I recently moved my blog from DreamHost Shared Hosting to WordPress.com after years of trying to figure out why my blog was underperforming. I thought I had changed a setting or installed an add-on that was having a negative impact on my blog’s performance. After being on WordPress.com for about a month, it looks like the problem really was something DreamHost was doing after all. My site is snappier, and my page views are increasing again. I honestly feel like DreamHost cheated me for years, and I wish I’d never used them for hosting.
When I initially set up my blog on DreamHost, it was on their shared hosting tier, and it worked well. There was no lag. The pages loaded like they were supposed to. I could upload media with no problem. I even had a fancy theme. To top it off, I had a lot of freebies and bonuses because I signed up with DreamHost when they were trying hard to gain customers. My $120 per year included unlimited storage, unlimited bandwidth, and three free domain names.
Considering that I was running a simple personal blog, this was a great deal for me, and it met my needs with no issues. For most of the 9 years I used their service, I only had the one domain name. Every so often, I would register another for a year for a side project. It was fun and made it easy to experiment with different websites and services (ex:, just having DreamHost host the DNS and pointing the url to a Fediverse instance that I was self-hosting at home).
My problems started when DreamPress was released
My problems started when DreamHost launched DreamPress in 2013. DreamPress was essentially $7 more per month, or almost double what I was paying, with limited storage space and no free domain names for supposedly better site performance. But, my blog ran just fine at the time for what it was. I didn’t really need improved performance. And I think this was why, for no reason, my site suddenly started performing worse and worse.
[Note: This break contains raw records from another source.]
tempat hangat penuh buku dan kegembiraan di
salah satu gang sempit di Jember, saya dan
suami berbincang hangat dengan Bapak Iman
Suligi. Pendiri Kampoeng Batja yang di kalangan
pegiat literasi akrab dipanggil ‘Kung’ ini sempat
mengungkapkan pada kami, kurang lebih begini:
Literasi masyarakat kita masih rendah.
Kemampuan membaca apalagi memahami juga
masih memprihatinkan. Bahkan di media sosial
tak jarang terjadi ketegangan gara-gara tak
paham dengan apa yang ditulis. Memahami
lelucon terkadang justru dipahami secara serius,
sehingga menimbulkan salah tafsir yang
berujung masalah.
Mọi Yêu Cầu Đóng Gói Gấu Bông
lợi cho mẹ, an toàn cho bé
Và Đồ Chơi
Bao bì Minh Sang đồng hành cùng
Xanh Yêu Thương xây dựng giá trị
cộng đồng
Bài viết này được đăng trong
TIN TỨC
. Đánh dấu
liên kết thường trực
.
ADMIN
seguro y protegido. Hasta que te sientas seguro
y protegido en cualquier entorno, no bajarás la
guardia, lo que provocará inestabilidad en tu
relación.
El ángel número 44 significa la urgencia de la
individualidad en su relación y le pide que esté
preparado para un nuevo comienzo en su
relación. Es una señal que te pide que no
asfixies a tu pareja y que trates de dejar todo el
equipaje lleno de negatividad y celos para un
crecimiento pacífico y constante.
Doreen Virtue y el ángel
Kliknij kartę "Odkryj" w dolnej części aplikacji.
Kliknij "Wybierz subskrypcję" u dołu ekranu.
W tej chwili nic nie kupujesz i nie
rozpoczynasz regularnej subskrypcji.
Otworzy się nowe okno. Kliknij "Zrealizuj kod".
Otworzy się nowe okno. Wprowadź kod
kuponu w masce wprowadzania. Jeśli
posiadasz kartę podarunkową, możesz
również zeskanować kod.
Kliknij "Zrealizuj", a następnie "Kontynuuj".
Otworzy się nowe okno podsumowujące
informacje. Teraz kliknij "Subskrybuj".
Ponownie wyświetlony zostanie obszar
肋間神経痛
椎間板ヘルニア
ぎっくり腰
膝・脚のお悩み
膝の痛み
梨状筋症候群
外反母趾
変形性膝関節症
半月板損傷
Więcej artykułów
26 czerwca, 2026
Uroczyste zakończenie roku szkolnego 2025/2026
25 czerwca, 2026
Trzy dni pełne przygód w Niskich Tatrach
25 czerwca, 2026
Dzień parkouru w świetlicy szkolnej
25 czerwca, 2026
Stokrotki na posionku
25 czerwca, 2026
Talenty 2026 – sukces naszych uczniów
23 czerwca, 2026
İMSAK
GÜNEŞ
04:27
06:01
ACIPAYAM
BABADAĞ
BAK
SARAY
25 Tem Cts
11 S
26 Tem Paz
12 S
First, I was no longer able to upload photos without constant errors. Then I had to disable the back-up plugin I was using because it would never successfully complete anymore, which makes sense because automatic backups were being offered in DreamPress. Right? Then, I had to switch to a super basic theme just to get the site to load. Then, I had to remove most of the plugins. Then, I had to remove all of my widgets. I honestly think that the only reason my site still loaded is because I had to hooked up to CloudFlare, because the more I removed, the worse the site performed over time. This went on for years.
I know, it’s pretty unbelievable that I just sat through worsening performance for that long, but I got comfortable and the thought of trying to move to another host was intimidating and later just something I didn’t want to deal with. I considered hosting my WordPress site at home on a home server for a while and probably would have done that, but I switched internet providers from Optimum to Verizon FiOS to get double the speed at half the cost and self-hosted servers violate Verizon’s ToS, but that’s another story. Anyway, I rationalized the degraded service by calculating the value of the unlimited storage space, bandwidth, and domain name registrations.
Eventually, though, it became such a hassle just opening the admin panel that I realized I didn’t even want to use my blog anymore. When DreamHost emailed me 30 days before my renewal this year to tell me that my yearly price had changed from $120 to $155, it was the final straw. Right after getting that email, my site’s performance improved. I hadn’t changed anything, but my site was suddenly running quite a bit better. I felt like DreamHost had improved performance temporarily to get me to accept the price jump, but given how my site had been performing previously, I wondered if they would immediately hammer me back down after getting my money. Paranoid a bit, I know, but at that point I decided to move my blog to a new host.
I realized WordPress.com was the better choice
I eventually settled on hosting my site at WordPress.com. The only thing that concerned me about moving to WordPress.come was not being able to have plugins, but by this point I had removed almost all of my plugins just to try to get my site to run. I realized that the only one that I would miss at all was wpDiscuz, a commenting plugin, but it was an ok trade-off to make. WordPress.com doesn’t allow plugins unless you have a business class plan.
Another bonus is that I got 50% off my first year of hosting at WordPress.com, so I only paid about $48. The weird thing is, I think I could have gone with the lower plan. On DreamHost, they claimed my blog was eating up 10 GB of space. I couldn’t figure out how. On WordPress.com, it’s listed at about 600 MB.
The short of it is that I wish I’d just gone with WordPress.com from the start. DreamHost progressively limited my shared hosting plan until my WordPress blog wouldn’t even load the admin panel 80% of the time and I lost interest in even using my blog. I would have saved myself a lot of hassle, enjoyed blogging more over the years, and I would have saved money. So, if you’re thinking of starting a WordPress blog on DreamHost Shared Hosting, don’t bother. I’m not sure what their shared hosting is good for, but a basic WordPress blog isn’t it.